Nilai ganti rugi yang ditawarkan dianggap tidak realistis karena biaya perbaikan bisa mencapai puluhan juta rupiah.
“Saya nggak menerima karena nggak sesuai. Rumah saya besar, retakannya banyak, keramiknya pecah, dinding renggang, lantai turun. Kalau cuma dikasih segitu, mending saya cari tukang sendiri biar tahu beres,” tambahnya.
Nurhayati juga mengaku sudah berulang kali meminta agar pihak kelurahan dan PUPR meninjau kembali kondisi rumahnya.
Namun, permintaan itu tidak pernah ditindaklanjuti.
“Sudah bolak-balik saya minta sama pihak Pemkot dan Pak Lurah. Saya bilang tolong lihat langsung biar tahu kondisi rumah saya. Tapi katanya sudah dinilai sama PUPR, jadi nggak usah lagi. Saya nggak mau begitu,” tuturnya.
Ia menambahkan, retakan di rumahnya bukan muncul mendadak, melainkan sejak awal proyek terowongan dimulai sekitar dua tahun lalu.
“Dua tahun lebih proyek ini jalan. Dari awal sudah berdampak, pintu rumah ini dulu yang naik, nggak bisa ditutup. Saya sempat lapor sama Pak Gito waktu itu, datang juga tim proyek, katanya nanti diganti. Tapi sampai sekarang nggak ada realisasinya,” jelasnya.
Karena tak kunjung mendapat kejelasan, Nurhayati akhirnya memperbaiki rumahnya dengan biaya sendiri.
Baru setelah aksi protes warga, Pemkot kembali datang menawarkan uang kerohiman yang disebutnya jauh dari harapan.
“Sebelum lebaran saya sudah baikin sendiri. Soalnya saya pikir nggak bakal diganti. Tapi setelah demo kemarin baru ada tanggapan. Ya itu tadi, sembilan juta, saya nggak terima,” katanya tegas.
Ia juga menyoroti ketidaktepatan dokumen penilaian yang dibuat pemerintah.
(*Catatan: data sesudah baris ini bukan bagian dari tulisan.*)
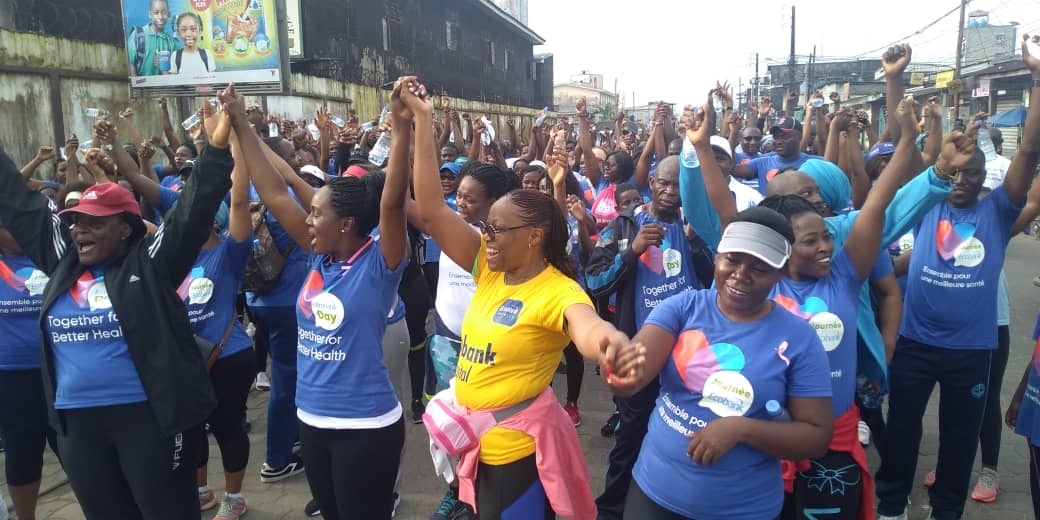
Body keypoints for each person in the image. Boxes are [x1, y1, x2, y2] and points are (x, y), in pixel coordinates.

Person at [407, 76, 636, 519]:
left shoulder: (558, 289)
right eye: (485, 226)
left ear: (533, 238)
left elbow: (586, 327)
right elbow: (434, 211)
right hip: (474, 445)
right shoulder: (490, 269)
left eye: (494, 228)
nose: (484, 235)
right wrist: (421, 120)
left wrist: (609, 343)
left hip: (515, 456)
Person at [0, 89, 236, 519]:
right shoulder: (61, 261)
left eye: (94, 223)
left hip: (151, 421)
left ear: (126, 228)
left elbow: (191, 210)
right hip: (79, 427)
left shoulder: (151, 265)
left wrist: (216, 148)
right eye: (75, 223)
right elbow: (19, 203)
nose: (80, 231)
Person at [875, 38, 1040, 520]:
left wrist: (1037, 77)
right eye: (958, 172)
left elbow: (1029, 149)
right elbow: (904, 145)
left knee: (960, 437)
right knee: (903, 427)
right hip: (915, 342)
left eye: (974, 174)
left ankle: (945, 509)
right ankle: (891, 504)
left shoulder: (998, 210)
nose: (964, 180)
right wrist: (893, 80)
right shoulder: (927, 203)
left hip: (971, 350)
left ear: (985, 179)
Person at [242, 77, 411, 519]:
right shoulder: (320, 260)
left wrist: (402, 124)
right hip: (312, 420)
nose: (308, 221)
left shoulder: (380, 262)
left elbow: (392, 203)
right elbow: (275, 192)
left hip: (365, 427)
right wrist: (242, 126)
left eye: (317, 213)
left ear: (347, 223)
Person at [605, 206, 834, 520]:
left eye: (759, 268)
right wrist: (621, 369)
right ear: (717, 257)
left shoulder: (800, 339)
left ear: (780, 272)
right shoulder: (683, 308)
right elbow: (636, 370)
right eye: (733, 260)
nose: (741, 274)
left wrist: (741, 429)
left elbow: (816, 437)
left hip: (742, 508)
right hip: (655, 493)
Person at [757, 97, 916, 519]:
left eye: (828, 236)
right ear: (783, 246)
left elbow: (878, 205)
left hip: (835, 445)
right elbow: (716, 212)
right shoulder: (760, 284)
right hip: (769, 445)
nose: (827, 247)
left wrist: (912, 142)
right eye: (812, 241)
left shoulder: (843, 276)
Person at [585, 155, 705, 520]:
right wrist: (632, 251)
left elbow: (722, 282)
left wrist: (699, 244)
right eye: (663, 183)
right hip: (641, 353)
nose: (670, 192)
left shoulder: (696, 223)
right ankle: (612, 510)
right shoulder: (625, 225)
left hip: (691, 358)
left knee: (686, 436)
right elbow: (594, 280)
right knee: (631, 436)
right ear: (650, 182)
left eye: (678, 185)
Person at [0, 227, 58, 520]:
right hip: (12, 376)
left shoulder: (50, 257)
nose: (18, 232)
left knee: (74, 449)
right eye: (9, 227)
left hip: (58, 371)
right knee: (23, 451)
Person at [732, 116, 822, 195]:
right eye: (776, 137)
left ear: (799, 137)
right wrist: (733, 133)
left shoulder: (815, 164)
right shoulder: (762, 162)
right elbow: (732, 169)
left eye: (785, 136)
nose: (778, 141)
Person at [127, 0, 176, 76]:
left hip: (163, 86)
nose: (160, 17)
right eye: (156, 13)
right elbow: (130, 64)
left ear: (169, 14)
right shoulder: (137, 35)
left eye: (164, 12)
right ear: (150, 14)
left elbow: (172, 73)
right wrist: (137, 86)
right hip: (141, 86)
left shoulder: (170, 42)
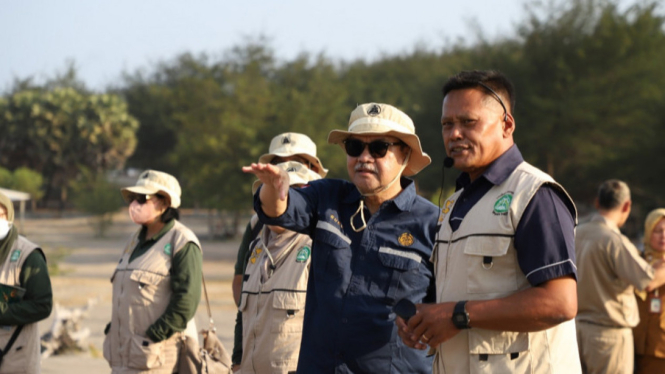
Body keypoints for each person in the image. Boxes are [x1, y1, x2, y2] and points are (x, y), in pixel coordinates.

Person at [397, 70, 581, 373]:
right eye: (447, 124)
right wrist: (423, 320)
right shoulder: (454, 203)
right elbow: (462, 293)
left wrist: (457, 315)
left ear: (506, 124)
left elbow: (560, 303)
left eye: (468, 122)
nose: (454, 134)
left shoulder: (534, 194)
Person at [243, 103, 438, 373]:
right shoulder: (328, 198)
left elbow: (447, 311)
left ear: (405, 154)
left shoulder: (434, 225)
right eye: (355, 147)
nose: (364, 157)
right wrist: (273, 187)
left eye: (379, 148)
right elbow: (278, 211)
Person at [231, 132, 328, 369]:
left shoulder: (328, 232)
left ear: (313, 168)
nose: (284, 169)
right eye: (277, 163)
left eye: (296, 160)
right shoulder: (256, 229)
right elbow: (242, 295)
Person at [103, 170, 202, 373]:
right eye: (132, 199)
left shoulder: (182, 241)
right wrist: (114, 330)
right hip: (122, 358)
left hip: (155, 358)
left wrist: (155, 334)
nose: (134, 205)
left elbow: (187, 300)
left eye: (142, 198)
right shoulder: (133, 241)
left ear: (164, 203)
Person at [575, 180, 665, 374]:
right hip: (608, 337)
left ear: (597, 203)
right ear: (627, 206)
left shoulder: (576, 234)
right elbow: (648, 281)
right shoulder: (614, 241)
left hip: (576, 332)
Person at [0, 192, 52, 374]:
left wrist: (2, 311)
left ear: (10, 217)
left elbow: (42, 305)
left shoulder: (28, 256)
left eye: (0, 216)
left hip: (16, 361)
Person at [634, 208, 665, 373]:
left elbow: (648, 283)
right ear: (648, 232)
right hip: (637, 343)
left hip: (661, 346)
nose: (663, 236)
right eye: (658, 231)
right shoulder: (636, 259)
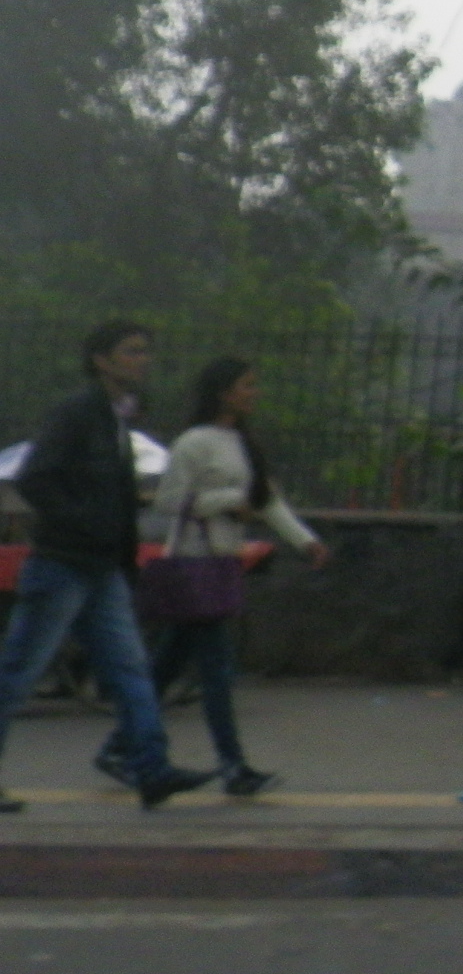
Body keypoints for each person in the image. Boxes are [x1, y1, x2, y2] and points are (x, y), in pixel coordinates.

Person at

Foto rumah yang dijadikan acuan hanya menampilkan sebagian kecil kerusakan.
“Yang mereka lampirkan cuma dua foto. Padahal kenyataannya lebih banyak,” ujarnya sambil menunjukkan dinding dan lantai yang retak.
Senada dengan Nurhayati, Susilawati, warga lain di kawasan yang sama, juga mengaku tidak puas dengan proses ganti rugi yang dinilainya terburu-buru dan tidak terbuka.
“Ya datang aja langsung mendadak,” katanya.
Ia menuturkan, petugas pemerintah datang membawa uang senilai Rp 9.065.000 tanpa memberikan kesempatan bagi warga untuk mempelajari Rencana Anggaran Biaya (RAB) yang menjadi dasar perhitungan.
“Untung suamiku sempat foto RAB-nya. Mereka nggak kasih salinannya ke kami. Harusnya kan dikasih dulu biar bisa kami pelajari. Tapi ini nggak, langsung aja dikasih uang, suruh tanda tangan. Kami jadi nggak sempat mikir,” tutur Susilawati.
Menurutnya, rumah semi permanen yang ia tempati kini miring akibat pergeseran tanah. Kondisi lingkungan yang rawan longsor semakin memburuk sejak proyek terowongan dimulai.
“Dapurnya semi permanen, body rumahnya kayu. Sekarang miring karena tanahnya turun. Di tempat saya itu sering longsor, semua tanah di sekitar sini sudah turun,” ungkapnya.
Susilawati juga menyayangkan sikap tim Pemkot yang dianggap tidak empatik terhadap penderitaan warga.
“Nilainya nggak sesuai, rumah saya permanen. Tapi katanya kalau nggak mau terima, ya sudah, mereka nggak mau urus lagi,” pungkasnya.